> [Work to do] How many lines of the data below contain the string "offsetDistance", with case counting? Give only the number.

Dataset excerpts
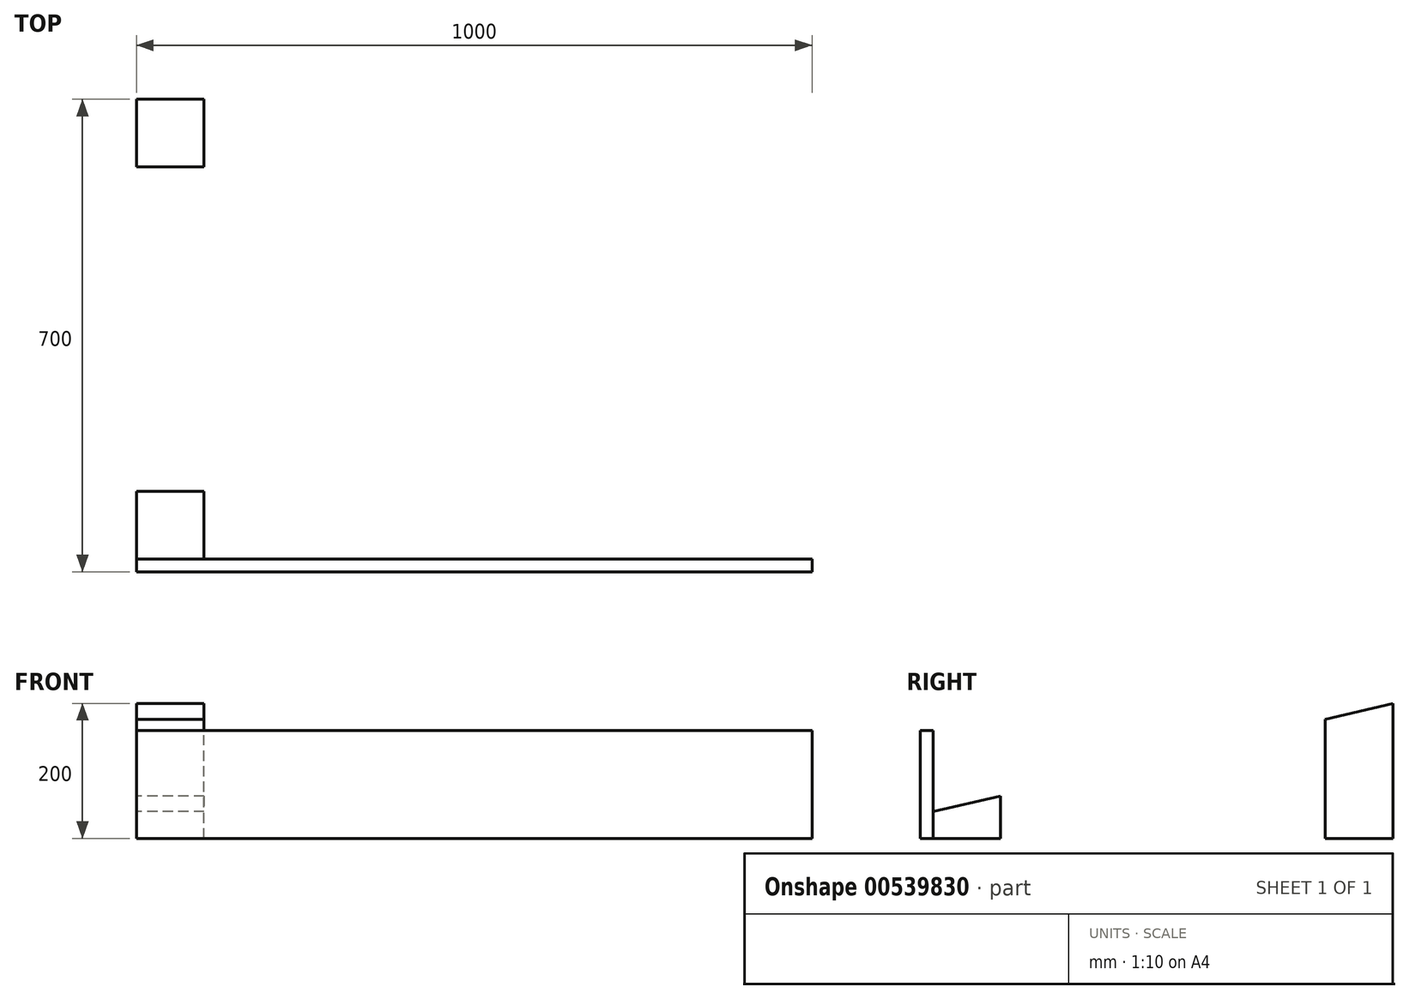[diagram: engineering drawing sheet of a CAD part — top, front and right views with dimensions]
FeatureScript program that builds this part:
annotation { "Feature Type Name" : "Feature", "Feature Type Description" : "" }
export const myFeature = defineFeature(function(context is Context, id is Id, definition is map)
    precondition{}
    {
        {
            var Q0;
            Q0=qCreatedBy(makeId("Right.planeOp"),FACE);
            var sketch = newSketch(context, id + "F0", { "sketchPlane" : qUnion([Q0])});
            skLineSegment(sketch, "E0", {"start": v(0, 0) * mm, "end": v(0, 40) * mm});
            skLineSegment(sketch, "E1", {"start": v(681, 0) * mm, "end": v(681, 200) * mm});
            skLineSegment(sketch, "E2", {"start": v(681, 0) * mm, "end": v(581, 0) * mm});
            skLineSegment(sketch, "E3", {"start": v(581, 0) * mm, "end": v(581, 177.14) * mm});
            skLineSegment(sketch, "E4", {"start": v(0, 0) * mm, "end": v(100, 0) * mm});
            skLineSegment(sketch, "E5", {"start": v(100, 0) * mm, "end": v(100, 62.86) * mm});
            skLineSegment(sketch, "E6", {"start": v(581, 177.14) * mm, "end": v(681, 200) * mm});
            skLineSegment(sketch, "E7", {"start": v(100, 62.86) * mm, "end": v(0, 40) * mm});
            skLineSegment(sketch, "E8", {"start": v(0, 40) * mm, "end": v(681, 200) * mm});
            skLineSegment(sketch, "E9", {"start": v(681, 200) * mm, "end": v(676.65, 218.5) * mm});
            skLineSegment(sketch, "E10", {"start": v(676.65, 218.5) * mm, "end": v(0, 59.52) * mm});
            skLineSegment(sketch, "E11.bottom", {"start": v(0, 0) * mm, "end": v(-19, 0) * mm});
            skLineSegment(sketch, "E11.top", {"start": v(0, 160) * mm, "end": v(-19, 160) * mm});
            skLineSegment(sketch, "E11.left", {"start": v(0, 0) * mm, "end": v(0, 160) * mm});
            skLineSegment(sketch, "E11.right", {"start": v(-19, 0) * mm, "end": v(-19, 160) * mm});
            skSolve(sketch);
        }
        {
            var Q0;
            {var subQ0=sQuery(id+"F0.wireOp",EDGE,"E1");Q0=makeQuery(id+"F0.imprint","IMPRINT",FACE,{"disambiguationData":[TD([[makeQuery(id+"F0.imprint","IMPRINT",EDGE,{"derivedFrom":subQ0}),1.0]])]});}
            extrude(context, id + "F1", {"entities" : qUnion([Q0]), "depth" : 100 * mm, "offsetDistance" : 25 * mm});
        }
        {
            var Q0;
            {var subQ0=sQuery(id+"F0.wireOp",EDGE,"E4");Q0=makeQuery(id+"F0.imprint","IMPRINT",FACE,{"disambiguationData":[TD([[makeQuery(id+"F0.imprint","IMPRINT",EDGE,{"derivedFrom":subQ0}),1.0]])]});}
            extrude(context, id + "F2", {"entities" : qUnion([Q0]), "depth" : 100 * mm, "offsetDistance" : 25 * mm});
        }
        {
            var Q0;
            {var subQ3=sQuery(id+"F0.wireOp",EDGE,"E11.bottom");Q0=makeQuery(id+"F0.imprint","IMPRINT",FACE,{"disambiguationData":[TD([[makeQuery(id+"F0.imprint","IMPRINT",EDGE,{"derivedFrom":subQ3}),-1.0]])]});}
            extrude(context, id + "F3", {"entities" : qUnion([Q0]), "depth" : 1000 * mm, "offsetDistance" : 25 * mm});
        }
    });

> [Result of the task] 3